It is becoming obvious that, moving forward, successful brands will be built by a dynamic, fluid and diverse workforce.
As the President of PowerPublish, a freelance marketplace connecting marketing entrepreneurs with brand marketers, I have a front-row seat to witnessing this accelerated evolution of workforce architecture. Historically, businesses preferred a salaried workforce that delivered a familiar feedback loop of expertise and institutional knowledge. Roughly four out of five companies today are now turning to the freelance economy instead of hiring full-time employees. The tide has turned. The growing trend of corporations reducing labor costs and outsourcing to experts is undeniable.
Tomorrow’s lean, fast-paced, and chaotic environment will usher in a new workforce paradigm for marketing departments in particular. Marketers must increase their department outsourcing to a brain trust of agile on-demand and hyper-specialized experts. At PowerPublish, we call this new breed of niche writers, strategists and experienced marketing consultants: Subject Matter Entrepreneurs.
The Next Generation Of Marketing Talent
Subject Matter Entrepreneurs are elite, independent marketing experts who have impressive reputations and resumes for their depth of category experience. The typical tenured expert, such as an experienced content writer or marketing strategist, can easily integrate within an established corporate environment.
+++
TASK SET:
[A] In the article on freelance marketing talent, what name does PowerPublish give to niche writers, strategists and experienced marketing consultants?
[B] Extend the article on freelance marketing talent, starting after its last sentence.
+++
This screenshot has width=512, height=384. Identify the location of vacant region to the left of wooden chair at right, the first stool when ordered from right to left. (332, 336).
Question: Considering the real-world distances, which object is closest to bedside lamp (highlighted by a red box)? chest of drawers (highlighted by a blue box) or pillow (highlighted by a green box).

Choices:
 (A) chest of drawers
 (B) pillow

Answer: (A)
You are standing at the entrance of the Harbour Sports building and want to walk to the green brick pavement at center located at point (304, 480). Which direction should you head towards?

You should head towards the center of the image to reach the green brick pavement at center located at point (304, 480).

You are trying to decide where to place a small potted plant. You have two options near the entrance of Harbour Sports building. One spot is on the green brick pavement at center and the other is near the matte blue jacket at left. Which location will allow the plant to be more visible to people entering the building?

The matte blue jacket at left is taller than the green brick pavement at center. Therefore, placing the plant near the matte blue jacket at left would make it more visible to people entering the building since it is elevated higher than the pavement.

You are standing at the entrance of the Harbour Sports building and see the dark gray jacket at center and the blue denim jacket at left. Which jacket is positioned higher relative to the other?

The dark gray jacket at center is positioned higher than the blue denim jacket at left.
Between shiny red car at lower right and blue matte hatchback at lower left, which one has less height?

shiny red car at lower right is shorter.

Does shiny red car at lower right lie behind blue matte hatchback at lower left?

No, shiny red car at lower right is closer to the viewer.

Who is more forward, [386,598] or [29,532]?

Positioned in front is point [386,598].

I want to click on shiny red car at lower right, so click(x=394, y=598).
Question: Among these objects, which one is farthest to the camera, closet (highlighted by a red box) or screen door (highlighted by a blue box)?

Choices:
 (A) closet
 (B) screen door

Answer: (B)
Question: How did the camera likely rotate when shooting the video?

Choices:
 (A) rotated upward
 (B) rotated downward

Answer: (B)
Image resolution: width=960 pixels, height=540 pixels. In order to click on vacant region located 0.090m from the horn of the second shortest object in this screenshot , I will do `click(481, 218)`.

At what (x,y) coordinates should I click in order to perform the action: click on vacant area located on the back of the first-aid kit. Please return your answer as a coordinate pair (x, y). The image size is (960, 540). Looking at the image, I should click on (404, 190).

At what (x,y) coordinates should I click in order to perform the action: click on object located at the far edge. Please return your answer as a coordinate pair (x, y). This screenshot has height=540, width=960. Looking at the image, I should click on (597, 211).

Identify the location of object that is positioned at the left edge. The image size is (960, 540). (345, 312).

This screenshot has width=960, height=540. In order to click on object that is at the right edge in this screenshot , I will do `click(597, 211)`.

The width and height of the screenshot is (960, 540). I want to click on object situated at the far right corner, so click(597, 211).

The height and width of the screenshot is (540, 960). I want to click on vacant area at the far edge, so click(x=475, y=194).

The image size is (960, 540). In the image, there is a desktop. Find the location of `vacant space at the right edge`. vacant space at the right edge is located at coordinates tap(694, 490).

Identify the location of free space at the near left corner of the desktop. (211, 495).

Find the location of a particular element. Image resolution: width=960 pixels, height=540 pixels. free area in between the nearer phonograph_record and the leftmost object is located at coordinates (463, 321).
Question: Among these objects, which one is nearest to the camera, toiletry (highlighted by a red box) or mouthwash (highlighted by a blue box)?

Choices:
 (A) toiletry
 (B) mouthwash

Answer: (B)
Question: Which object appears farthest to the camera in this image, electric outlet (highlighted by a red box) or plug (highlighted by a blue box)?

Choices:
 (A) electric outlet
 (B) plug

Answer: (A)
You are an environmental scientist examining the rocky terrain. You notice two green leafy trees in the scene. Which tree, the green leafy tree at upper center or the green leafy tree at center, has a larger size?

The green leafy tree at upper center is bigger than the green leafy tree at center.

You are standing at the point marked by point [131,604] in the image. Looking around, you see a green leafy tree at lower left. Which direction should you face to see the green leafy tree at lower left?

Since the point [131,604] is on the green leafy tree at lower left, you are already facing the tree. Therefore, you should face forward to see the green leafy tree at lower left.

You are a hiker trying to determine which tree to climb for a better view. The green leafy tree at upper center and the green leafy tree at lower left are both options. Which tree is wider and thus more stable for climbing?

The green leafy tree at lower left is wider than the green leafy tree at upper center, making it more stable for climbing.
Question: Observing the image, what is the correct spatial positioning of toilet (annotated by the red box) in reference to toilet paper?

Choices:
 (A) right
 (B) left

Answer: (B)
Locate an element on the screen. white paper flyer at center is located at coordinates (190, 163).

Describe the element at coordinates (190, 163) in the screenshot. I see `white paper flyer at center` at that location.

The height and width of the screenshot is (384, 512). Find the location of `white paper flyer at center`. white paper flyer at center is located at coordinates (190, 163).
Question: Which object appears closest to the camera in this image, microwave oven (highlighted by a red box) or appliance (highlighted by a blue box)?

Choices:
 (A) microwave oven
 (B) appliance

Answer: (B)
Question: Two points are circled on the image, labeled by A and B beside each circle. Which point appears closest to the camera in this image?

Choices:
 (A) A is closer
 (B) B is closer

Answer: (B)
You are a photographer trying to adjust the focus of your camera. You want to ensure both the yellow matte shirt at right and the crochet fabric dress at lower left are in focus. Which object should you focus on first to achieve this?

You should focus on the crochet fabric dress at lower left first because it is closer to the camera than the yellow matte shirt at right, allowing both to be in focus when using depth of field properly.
+++
RESPONSES IN ORDER:
[A] Subject Matter Entrepreneurs.

[B]
Onboarding is swift, and their impact on marketing output can be immediate and transformational. Although independent, they have keen navigational skills when working within the confines of a large corporate entity. This subject matter entrepreneur, however, possesses zero interest in a permanent role as they have grown accustomed to their independence.
The coronavirus pandemic certainly accelerated this new class of entrepreneurs. Possibly forced into freelance due to pandemic layoffs, these reluctant entrepreneurs quickly become comfortable with their new reality. Finding clients, obtaining health insurance and dealing with tax matters may have been unfamiliar tasks for these previous corporate employees. After garnering freelance traction, these budding entrepreneurs quickly made peace and migrated away from the so-called security of full-time employment.
At PowerPublish, we’ve spent the last three years refining processes and curating this extraordinary talent. It has been a pleasure to provide modern brands access to this community of fiercely independent marketing experts: writers, editors, marketing strategists and consultants. It is a community bound by hyper-specialization, strict ethical protocols and one that embraces the inevitable but ever-evolving role of AI.
Understanding AI Collaborators
Subject matter entrepreneurs are the ultimate brain trust for navigating an AI-powered world. They understand that modern marketing departments will require the seamless integration of artificial intelligence, human ingenuity and strict oversight.
As brands grapple with the impact of AI, subject matter entrepreneurs are well prepared to share relevant experiences and thoughtful AI perspectives. This brain trust is the ‘human in the loop’ that is so often mentioned as a mandatory component to ensure brand authenticity versus AI pollution. Forgive the Game Of Thrones analogy, but subject matter entrepreneurs are the Jon Snow, the Night’s Watch if you will, for preventing AI from running amok.
PowerPublish: The Home For Subject Matter Entrepreneurs
Our platform has seen firsthand the benefits of connecting businesses with these unique, specialized experts. We’re not just creating a freelance marketplace; we’re creating a movement to develop the next generation of independent content creators, marketing experts and AI consultants.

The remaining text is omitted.